Steve Cuozzo

Steve Cuozzo

Real Estate

Former World Financial Center lobby to get redesign

The former World Financial Center’s public areas little resemble their old, stodgy selves since the complex’s transformation into Brookfield Place — and now, one of the few remaining vestiges of the buttoned-down WFC is getting the magic-wand treatment.

Brookfield Property Partners plans to redesign the vast but underused lobby of 200 Liberty St., the 1.6 million-square-foot office tower originally called 1 WFC. The expensively crafted, two-level lobby personifies late-1980s corporate clout. It’s to be remade with a brighter, public-friendly look more in keeping with the rest of Brookfield Place, imposingly situated between the World Trade Center and the Hudson River.
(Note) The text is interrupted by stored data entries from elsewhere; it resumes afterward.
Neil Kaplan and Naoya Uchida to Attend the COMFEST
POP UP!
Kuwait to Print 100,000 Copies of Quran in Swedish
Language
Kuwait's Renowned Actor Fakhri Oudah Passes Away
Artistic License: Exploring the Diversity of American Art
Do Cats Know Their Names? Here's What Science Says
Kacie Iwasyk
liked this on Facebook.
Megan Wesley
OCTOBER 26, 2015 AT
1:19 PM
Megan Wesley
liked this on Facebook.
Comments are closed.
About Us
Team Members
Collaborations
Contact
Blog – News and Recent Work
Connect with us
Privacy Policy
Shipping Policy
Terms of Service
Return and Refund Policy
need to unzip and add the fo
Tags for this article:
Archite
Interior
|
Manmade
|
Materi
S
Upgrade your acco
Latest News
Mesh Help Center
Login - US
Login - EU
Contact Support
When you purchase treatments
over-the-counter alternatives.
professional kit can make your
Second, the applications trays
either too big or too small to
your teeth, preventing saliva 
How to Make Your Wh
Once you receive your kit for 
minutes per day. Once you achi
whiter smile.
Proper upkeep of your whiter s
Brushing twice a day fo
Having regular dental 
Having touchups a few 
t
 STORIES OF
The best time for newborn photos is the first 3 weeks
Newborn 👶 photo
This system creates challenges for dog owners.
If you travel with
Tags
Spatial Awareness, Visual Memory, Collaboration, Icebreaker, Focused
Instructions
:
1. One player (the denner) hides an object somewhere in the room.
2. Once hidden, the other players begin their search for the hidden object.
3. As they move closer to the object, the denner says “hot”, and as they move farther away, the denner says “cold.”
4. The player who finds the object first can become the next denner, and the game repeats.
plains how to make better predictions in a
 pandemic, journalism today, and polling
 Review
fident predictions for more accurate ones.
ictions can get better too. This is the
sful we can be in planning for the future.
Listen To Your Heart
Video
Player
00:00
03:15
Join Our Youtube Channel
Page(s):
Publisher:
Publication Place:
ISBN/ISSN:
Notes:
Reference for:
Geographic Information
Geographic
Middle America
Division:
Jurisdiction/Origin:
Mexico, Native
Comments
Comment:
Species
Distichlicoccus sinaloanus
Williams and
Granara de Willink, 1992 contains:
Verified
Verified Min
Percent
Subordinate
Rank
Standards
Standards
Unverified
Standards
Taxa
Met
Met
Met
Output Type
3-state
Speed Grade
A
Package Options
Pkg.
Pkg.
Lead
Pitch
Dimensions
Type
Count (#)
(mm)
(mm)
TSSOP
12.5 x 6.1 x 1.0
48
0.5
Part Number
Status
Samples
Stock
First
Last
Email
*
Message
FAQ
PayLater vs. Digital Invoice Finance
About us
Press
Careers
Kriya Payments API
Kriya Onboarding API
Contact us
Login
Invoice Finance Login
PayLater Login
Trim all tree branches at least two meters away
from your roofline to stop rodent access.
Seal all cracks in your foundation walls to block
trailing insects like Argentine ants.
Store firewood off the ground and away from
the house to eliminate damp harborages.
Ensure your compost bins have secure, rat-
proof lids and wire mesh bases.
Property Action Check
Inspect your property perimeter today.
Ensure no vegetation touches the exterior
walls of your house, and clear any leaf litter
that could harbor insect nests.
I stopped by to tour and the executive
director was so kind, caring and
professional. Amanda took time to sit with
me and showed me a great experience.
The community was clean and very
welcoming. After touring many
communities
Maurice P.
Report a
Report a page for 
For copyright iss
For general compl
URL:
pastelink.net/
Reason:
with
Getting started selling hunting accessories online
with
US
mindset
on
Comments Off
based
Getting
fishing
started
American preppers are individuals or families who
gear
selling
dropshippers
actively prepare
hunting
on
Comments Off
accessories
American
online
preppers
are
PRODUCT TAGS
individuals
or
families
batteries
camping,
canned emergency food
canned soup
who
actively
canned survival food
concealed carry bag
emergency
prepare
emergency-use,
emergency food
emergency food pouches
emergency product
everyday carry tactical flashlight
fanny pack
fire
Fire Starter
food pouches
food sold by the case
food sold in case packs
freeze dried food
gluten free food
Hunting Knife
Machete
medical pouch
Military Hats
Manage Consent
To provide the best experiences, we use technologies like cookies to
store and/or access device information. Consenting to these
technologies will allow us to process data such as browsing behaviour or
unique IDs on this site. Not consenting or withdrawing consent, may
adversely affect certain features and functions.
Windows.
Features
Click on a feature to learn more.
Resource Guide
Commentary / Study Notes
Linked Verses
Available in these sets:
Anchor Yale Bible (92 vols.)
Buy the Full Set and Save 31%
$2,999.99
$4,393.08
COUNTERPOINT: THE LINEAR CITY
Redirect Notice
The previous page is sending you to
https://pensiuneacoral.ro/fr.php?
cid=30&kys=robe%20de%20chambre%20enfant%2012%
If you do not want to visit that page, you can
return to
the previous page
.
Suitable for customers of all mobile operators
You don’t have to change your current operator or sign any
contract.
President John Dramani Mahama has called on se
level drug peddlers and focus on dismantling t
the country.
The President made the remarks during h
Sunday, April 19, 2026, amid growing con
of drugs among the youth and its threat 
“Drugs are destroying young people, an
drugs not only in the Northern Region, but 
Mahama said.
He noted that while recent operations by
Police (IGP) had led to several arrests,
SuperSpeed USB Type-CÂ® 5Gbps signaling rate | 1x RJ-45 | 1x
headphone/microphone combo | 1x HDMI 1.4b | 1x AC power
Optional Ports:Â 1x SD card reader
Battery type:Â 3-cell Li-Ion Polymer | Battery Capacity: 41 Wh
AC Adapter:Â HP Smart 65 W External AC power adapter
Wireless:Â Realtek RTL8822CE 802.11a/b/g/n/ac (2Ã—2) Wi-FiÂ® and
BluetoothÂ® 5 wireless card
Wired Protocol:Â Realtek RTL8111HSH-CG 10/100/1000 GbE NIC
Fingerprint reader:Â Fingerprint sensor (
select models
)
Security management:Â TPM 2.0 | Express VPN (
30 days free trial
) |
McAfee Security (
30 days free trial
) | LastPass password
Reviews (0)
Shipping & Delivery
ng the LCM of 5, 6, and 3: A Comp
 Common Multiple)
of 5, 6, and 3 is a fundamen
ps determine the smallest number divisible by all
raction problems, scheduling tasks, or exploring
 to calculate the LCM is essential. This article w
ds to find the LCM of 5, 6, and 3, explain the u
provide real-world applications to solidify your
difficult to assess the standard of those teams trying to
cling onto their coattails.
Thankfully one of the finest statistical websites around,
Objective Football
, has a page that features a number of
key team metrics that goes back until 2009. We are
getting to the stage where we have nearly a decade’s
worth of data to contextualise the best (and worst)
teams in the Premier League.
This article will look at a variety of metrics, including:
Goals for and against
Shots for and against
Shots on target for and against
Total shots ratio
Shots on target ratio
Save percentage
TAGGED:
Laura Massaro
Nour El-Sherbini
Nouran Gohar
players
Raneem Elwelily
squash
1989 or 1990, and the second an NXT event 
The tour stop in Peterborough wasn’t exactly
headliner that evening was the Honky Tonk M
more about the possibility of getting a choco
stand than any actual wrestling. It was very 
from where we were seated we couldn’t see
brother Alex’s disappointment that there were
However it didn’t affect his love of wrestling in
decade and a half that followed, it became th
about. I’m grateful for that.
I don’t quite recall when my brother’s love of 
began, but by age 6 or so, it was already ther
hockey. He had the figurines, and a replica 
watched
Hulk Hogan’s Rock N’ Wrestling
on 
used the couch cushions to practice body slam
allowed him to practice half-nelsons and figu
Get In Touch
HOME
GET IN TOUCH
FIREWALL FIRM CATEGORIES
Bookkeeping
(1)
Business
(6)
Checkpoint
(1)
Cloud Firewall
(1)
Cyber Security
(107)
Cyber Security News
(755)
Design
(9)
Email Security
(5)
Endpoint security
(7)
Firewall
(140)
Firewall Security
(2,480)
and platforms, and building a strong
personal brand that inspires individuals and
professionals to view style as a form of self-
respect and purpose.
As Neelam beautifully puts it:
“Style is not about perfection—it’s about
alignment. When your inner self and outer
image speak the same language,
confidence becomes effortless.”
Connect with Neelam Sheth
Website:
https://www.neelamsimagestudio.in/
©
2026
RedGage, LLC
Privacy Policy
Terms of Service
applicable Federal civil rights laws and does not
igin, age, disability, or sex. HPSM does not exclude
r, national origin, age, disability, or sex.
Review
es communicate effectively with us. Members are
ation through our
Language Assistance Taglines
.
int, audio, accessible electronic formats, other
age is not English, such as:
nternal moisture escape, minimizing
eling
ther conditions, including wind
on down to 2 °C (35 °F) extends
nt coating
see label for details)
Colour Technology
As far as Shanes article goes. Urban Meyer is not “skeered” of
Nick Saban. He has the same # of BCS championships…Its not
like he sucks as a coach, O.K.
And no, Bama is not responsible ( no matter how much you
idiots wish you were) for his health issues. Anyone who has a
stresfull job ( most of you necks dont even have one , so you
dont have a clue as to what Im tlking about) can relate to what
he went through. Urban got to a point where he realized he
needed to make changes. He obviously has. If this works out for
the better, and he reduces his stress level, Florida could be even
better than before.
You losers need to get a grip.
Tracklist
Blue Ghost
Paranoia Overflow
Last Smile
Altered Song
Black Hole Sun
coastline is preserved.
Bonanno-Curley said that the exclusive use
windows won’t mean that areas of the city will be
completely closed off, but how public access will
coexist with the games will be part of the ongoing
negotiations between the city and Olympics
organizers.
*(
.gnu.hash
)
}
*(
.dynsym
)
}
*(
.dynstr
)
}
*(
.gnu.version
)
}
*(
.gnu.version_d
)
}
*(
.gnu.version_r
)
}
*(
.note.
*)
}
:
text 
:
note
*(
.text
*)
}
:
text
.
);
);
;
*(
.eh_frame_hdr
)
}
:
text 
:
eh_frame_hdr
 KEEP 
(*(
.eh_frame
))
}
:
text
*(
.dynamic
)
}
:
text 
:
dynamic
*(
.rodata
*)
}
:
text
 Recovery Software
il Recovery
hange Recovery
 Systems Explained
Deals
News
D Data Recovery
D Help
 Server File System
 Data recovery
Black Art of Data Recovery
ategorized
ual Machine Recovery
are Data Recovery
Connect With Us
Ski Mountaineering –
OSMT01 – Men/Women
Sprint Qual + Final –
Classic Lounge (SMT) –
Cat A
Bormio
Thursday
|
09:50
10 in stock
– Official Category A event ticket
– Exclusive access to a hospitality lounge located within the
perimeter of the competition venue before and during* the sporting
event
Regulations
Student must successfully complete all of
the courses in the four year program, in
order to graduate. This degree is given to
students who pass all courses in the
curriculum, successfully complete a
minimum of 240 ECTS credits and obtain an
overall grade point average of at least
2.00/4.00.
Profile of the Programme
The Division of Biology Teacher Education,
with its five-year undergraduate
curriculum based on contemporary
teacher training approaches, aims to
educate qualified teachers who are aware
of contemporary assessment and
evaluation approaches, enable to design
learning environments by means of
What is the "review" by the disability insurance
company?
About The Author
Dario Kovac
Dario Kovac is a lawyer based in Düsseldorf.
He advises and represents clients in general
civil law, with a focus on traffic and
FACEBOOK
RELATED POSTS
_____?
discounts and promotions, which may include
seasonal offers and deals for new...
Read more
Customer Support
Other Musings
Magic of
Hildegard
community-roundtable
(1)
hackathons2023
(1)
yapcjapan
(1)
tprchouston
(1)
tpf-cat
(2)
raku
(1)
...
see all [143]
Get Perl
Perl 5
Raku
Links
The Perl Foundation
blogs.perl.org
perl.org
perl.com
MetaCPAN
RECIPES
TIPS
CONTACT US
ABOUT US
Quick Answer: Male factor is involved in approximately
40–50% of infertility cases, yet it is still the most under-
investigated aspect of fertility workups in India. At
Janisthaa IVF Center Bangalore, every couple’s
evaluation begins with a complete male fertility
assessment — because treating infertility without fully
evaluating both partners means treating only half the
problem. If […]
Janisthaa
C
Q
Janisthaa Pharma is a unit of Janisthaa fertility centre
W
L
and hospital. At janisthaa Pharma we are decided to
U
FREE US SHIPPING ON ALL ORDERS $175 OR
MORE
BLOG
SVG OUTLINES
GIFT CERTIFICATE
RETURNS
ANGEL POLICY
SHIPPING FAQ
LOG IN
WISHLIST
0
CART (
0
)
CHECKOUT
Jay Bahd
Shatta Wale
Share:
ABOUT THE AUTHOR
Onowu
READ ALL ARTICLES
“The vision is to make it a grand, open space that brings all the parks and views from outside into the lobby and effect a connection to the outdoor space,” said Brookfield senior vice president Mikael Nahmias. “The idea is to make it a cool place to hang out.”

Work is to start in early 2019 and be completed by the third quarter of 2020. Among other alterations, the mezzanine that runs along the lobby’s north and west sides will be removed “to bring in light and air and create a sense of grandeur,” he said.

The redesign will also allow for improved retail space and cafe seating in the lobby.

Brookfield similarly altered the lobbies of 250 and 300 Vesey and 225 Liberty St., Brookfield Place’s other towers. Nahmias wouldn’t say how much the 200 Liberty job would cost, but noted that similar upgrades to 250 Vesey were “in the neighborhood of $55 million in 2014, and this is going to be commensurate with that.”

The project also includes elevator cab modernization and, more visibly, a new life for a currently unused, 16,000-square-foot outdoor space at the south end of the tower’s second floor.

“We’ve never done anything with it,” Nahmias said. “The plan is to create an accessible terrace for an anchor tenant, or, depending on how leasing goes, a building-wide amenity.”

Future tenants are much on Brookfield’s mind at 200 Liberty. Although the tower is 98 percent occupied to tenants including law firm Cadwalader and insurer XL Catlin, several leases will roll in 2020.

“We’re marketing 400,000 square feet in advance,” Nahmias said. Asking rents are from the low $60s per square foot to the low $70s, he said.